Oscar M. Aparicio - One of the best experts on this subject based on the ideXlab platform.

  • Conserved forkhead dimerization motif controls DNA replication timing and Spatial Organization of chromosomes in S. cerevisiae
    Proceedings of the National Academy of Sciences of the United States of America, 2017
    Co-Authors: A. Zachary Ostrow, Reza Kalhor, Yan Gan, Sandra K. Villwock, Christian Linke, Matteo Barberis, Lin Chen, Oscar M. Aparicio
    Abstract:

    Forkhead Box (Fox) proteins share the Forkhead domain, a winged-helix DNA binding module, which is conserved among eukaryotes from yeast to humans. These sequence-specific DNA binding proteins have been primarily characterized as transcription factors regulating diverse cellular processes from cell cycle control to developmental fate, deregulation of which contributes to developmental defects, cancer, and aging.
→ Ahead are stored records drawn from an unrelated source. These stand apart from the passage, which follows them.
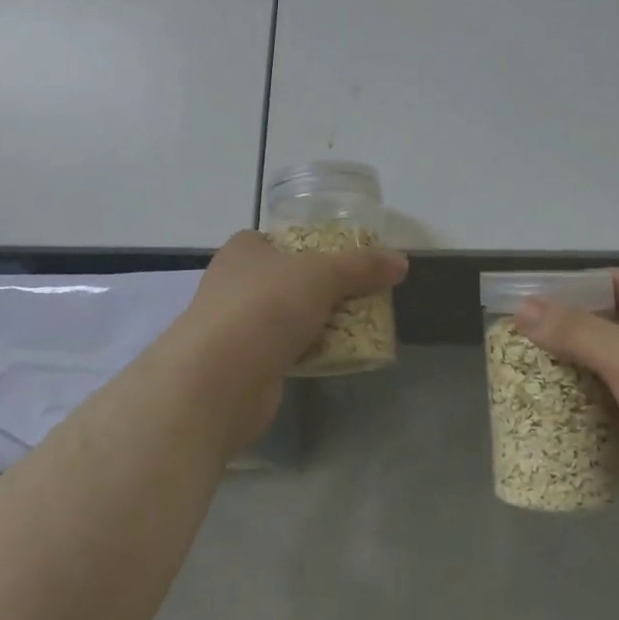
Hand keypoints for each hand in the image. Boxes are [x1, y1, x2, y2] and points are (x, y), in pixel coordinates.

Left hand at [180, 231, 407, 449]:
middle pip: (289, 279)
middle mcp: (234, 283)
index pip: (282, 239)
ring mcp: (235, 326)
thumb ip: (361, 266)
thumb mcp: (322, 275)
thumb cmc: (264, 307)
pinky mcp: (242, 365)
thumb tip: (401, 262)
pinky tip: (334, 356)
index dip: (314, 246)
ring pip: (288, 317)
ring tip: (359, 325)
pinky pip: (285, 350)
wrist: (217, 381)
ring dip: (317, 322)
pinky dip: (307, 352)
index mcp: (244, 250)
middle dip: (323, 288)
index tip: (348, 260)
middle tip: (362, 294)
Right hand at [517, 270, 618, 528]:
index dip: (572, 288)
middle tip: (531, 343)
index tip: (533, 305)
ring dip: (588, 364)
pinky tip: (580, 408)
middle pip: (615, 317)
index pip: (612, 280)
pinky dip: (607, 394)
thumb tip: (522, 307)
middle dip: (574, 329)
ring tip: (545, 374)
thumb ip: (573, 329)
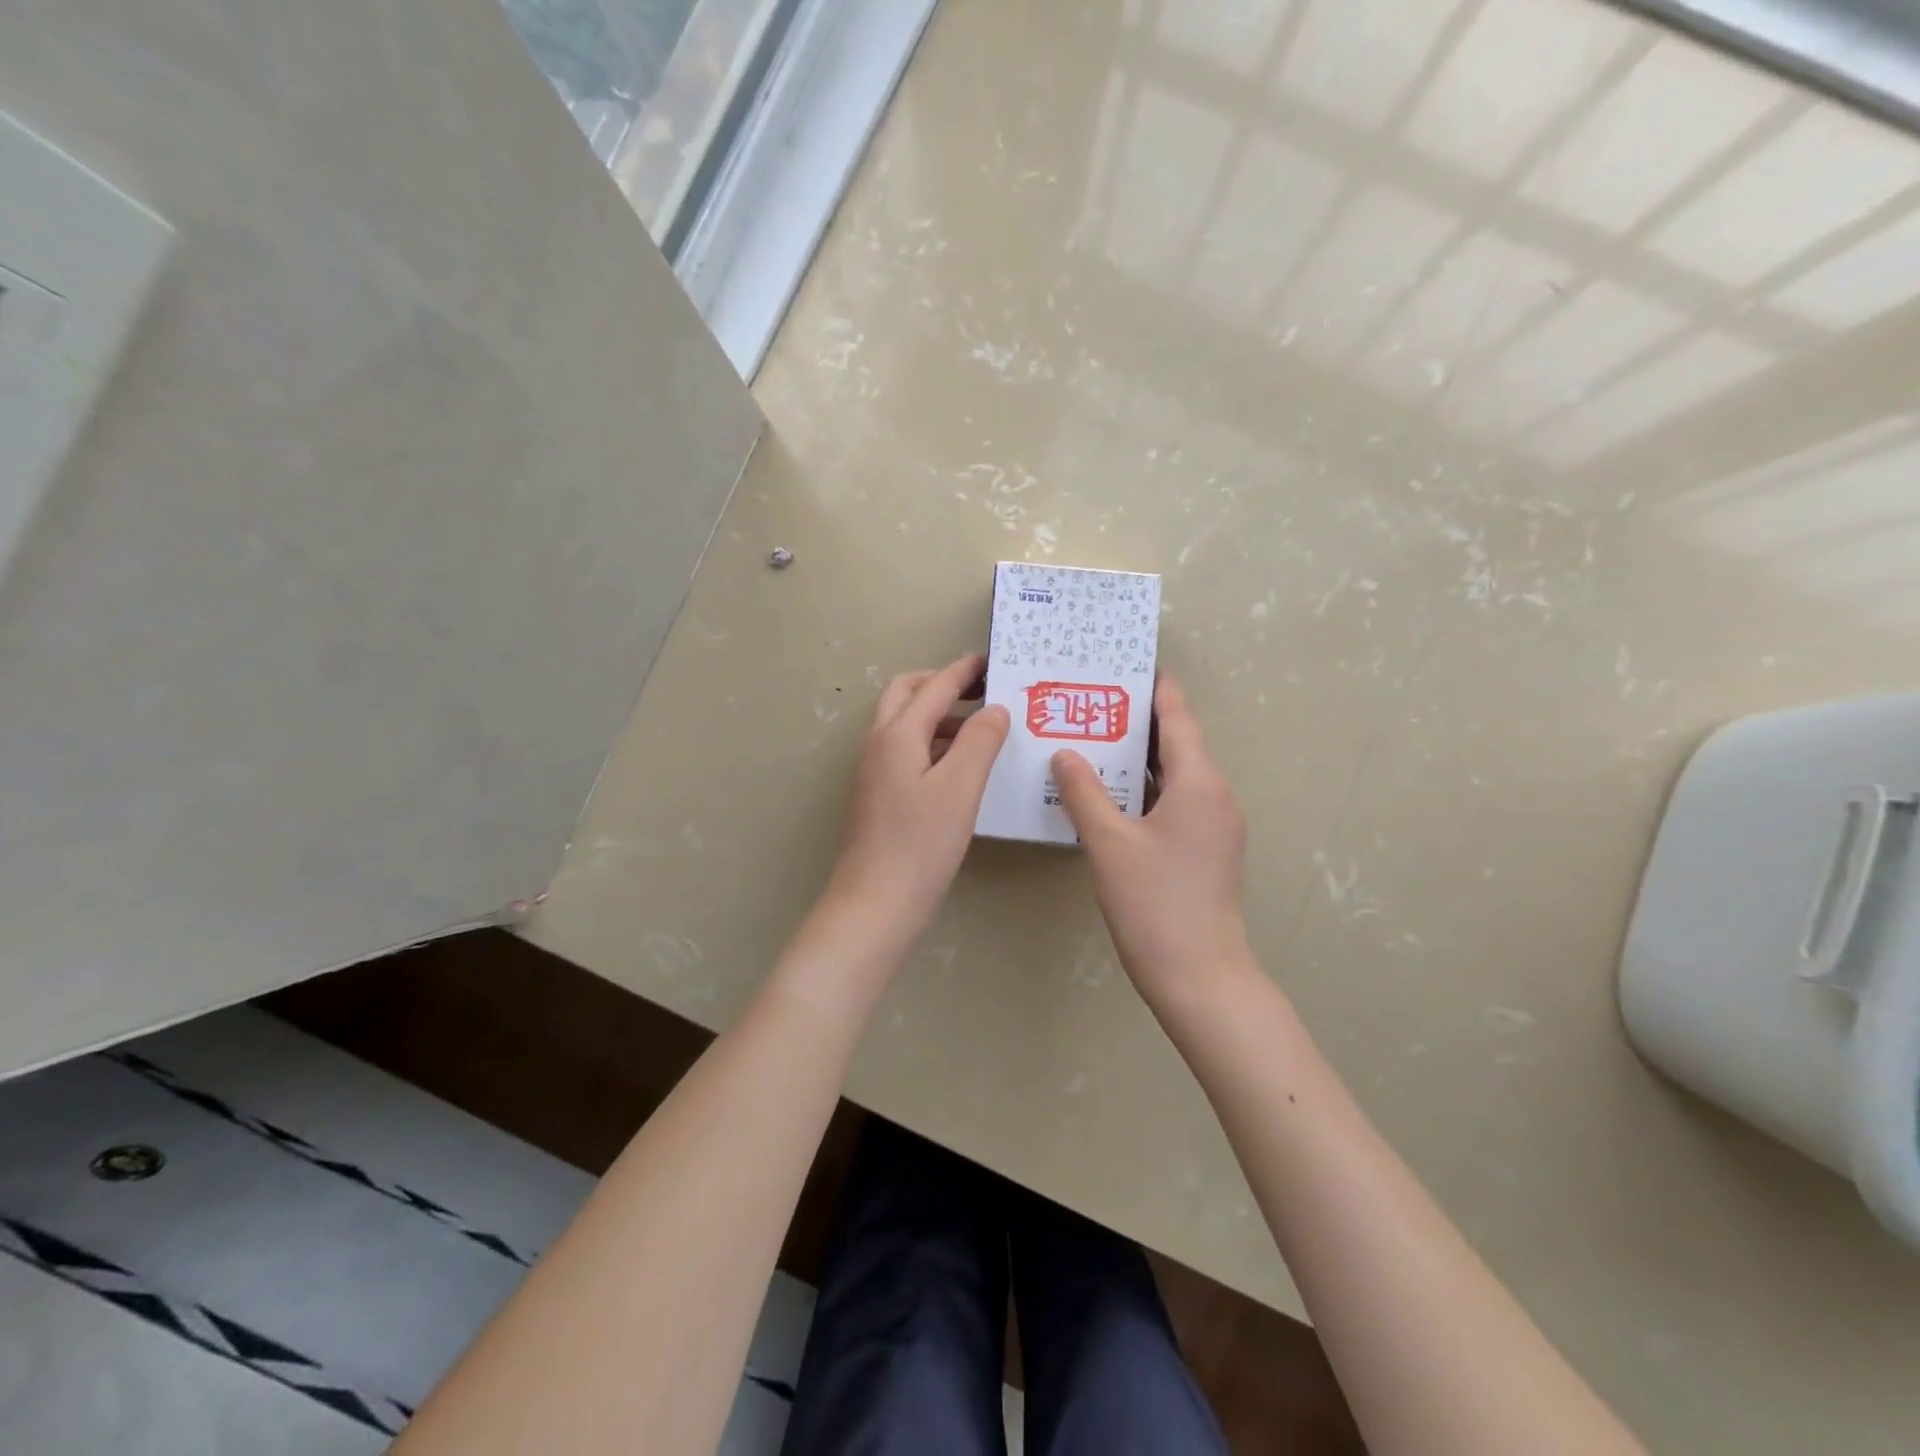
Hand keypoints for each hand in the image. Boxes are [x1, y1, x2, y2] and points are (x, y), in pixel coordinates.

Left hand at [827, 653, 1010, 938]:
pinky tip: (957, 766)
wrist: (875, 903)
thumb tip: (994, 709)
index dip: (964, 671)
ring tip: (978, 728)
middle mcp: (878, 744)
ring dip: (937, 714)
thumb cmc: (921, 844)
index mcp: (897, 735)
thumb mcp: (961, 788)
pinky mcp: (877, 795)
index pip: (934, 687)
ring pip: (903, 724)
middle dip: (941, 684)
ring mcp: (873, 771)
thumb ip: (979, 741)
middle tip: (980, 691)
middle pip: (905, 694)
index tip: (991, 660)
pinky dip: (931, 742)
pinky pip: (904, 750)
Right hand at [1051, 676, 1251, 1004]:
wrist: (1200, 976)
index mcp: (1198, 783)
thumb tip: (1064, 753)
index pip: (1178, 718)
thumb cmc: (1154, 903)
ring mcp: (1216, 825)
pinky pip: (1177, 801)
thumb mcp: (1109, 844)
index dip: (1155, 689)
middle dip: (1139, 721)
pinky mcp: (1208, 849)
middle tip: (1093, 702)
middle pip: (1178, 743)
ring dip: (1141, 757)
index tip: (1127, 665)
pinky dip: (1147, 787)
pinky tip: (1111, 792)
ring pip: (1177, 774)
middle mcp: (1215, 795)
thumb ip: (1083, 793)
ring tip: (1095, 739)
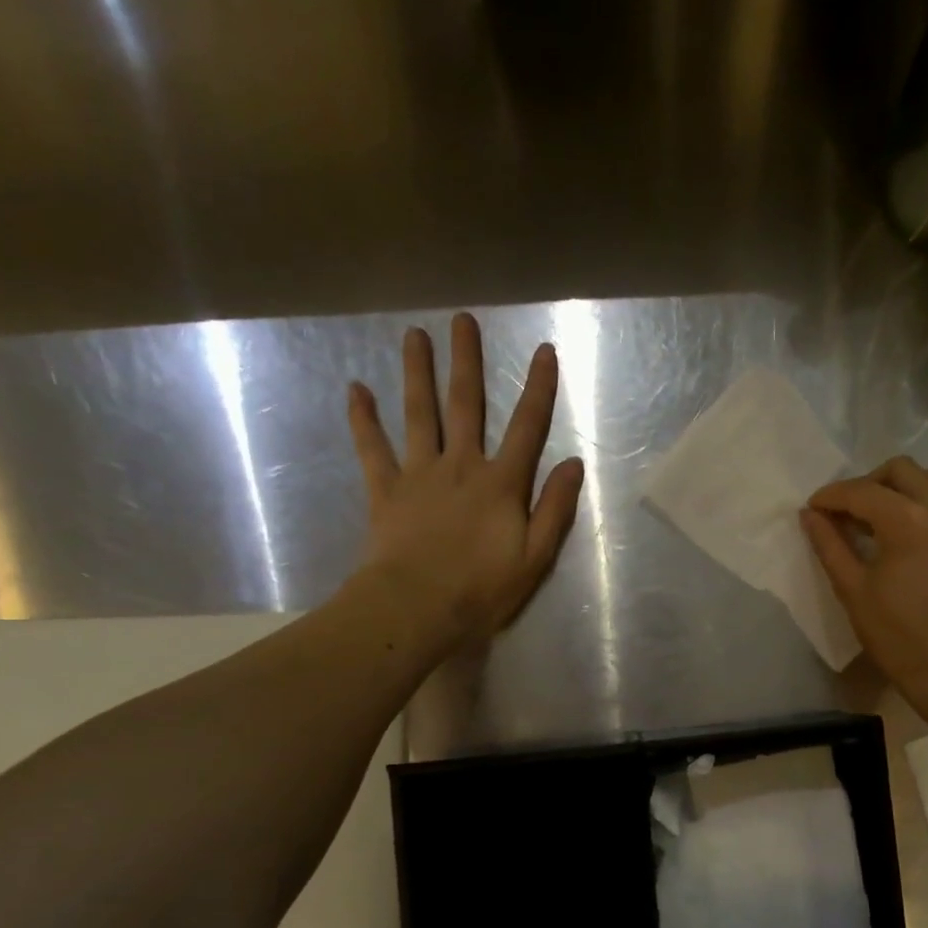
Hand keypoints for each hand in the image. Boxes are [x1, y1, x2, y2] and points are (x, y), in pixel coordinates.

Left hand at [345, 313, 584, 651]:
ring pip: (418, 414)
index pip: (526, 427)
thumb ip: (555, 508)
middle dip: (466, 361)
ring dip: (416, 373)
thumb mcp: (535, 556)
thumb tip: (573, 464)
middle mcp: (460, 466)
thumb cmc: (482, 589)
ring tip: (414, 336)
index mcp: (501, 483)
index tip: (543, 350)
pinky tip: (355, 389)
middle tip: (462, 320)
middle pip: (465, 405)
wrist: (416, 608)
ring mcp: (419, 474)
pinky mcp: (386, 490)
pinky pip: (372, 448)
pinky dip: (363, 419)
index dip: (538, 388)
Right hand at [801, 457, 927, 697]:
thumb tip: (810, 514)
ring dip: (904, 491)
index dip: (832, 495)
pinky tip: (916, 543)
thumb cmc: (896, 635)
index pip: (862, 491)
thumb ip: (829, 545)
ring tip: (884, 522)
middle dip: (870, 483)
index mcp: (907, 520)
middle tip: (851, 512)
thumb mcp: (852, 590)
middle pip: (902, 470)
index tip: (814, 507)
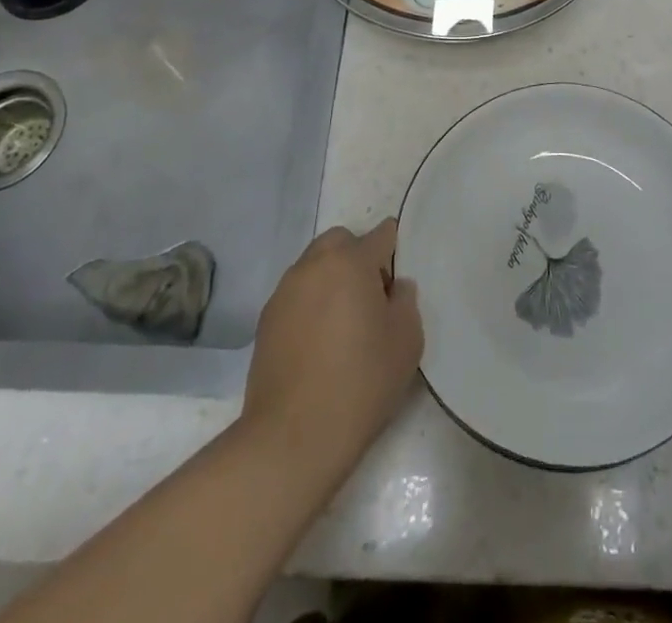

We recently identified Saccharomyces cerevisiae Forkhead 1 (Fkh1) and Forkhead 2 (Fkh2) as required for the clustering of a subset of replication origins in G1 phase and for the early initiation of these origins in the ensuing S phase, suggesting a mechanistic role linking the Spatial Organization of the origins and their activity. Here, we show that Fkh1 and Fkh2 share a unique structural feature of human FoxP proteins that enables FoxP2 and FoxP3 to form domain-swapped dimers capable of bridging two DNA molecules in vitro. Accordingly, Fkh1 self-associates in vitro and in vivo in a manner dependent on the conserved domain-swapping region, strongly suggestive of homodimer formation. Fkh1- and Fkh2-domain-swap-minus (dsm) mutations are functional as transcription factors yet are defective in replication origin timing control. Fkh1-dsm binds replication origins in vivo but fails to cluster them, supporting the conclusion that Fkh1 and Fkh2 dimers perform a structural role in the Spatial Organization of chromosomal elements with functional importance.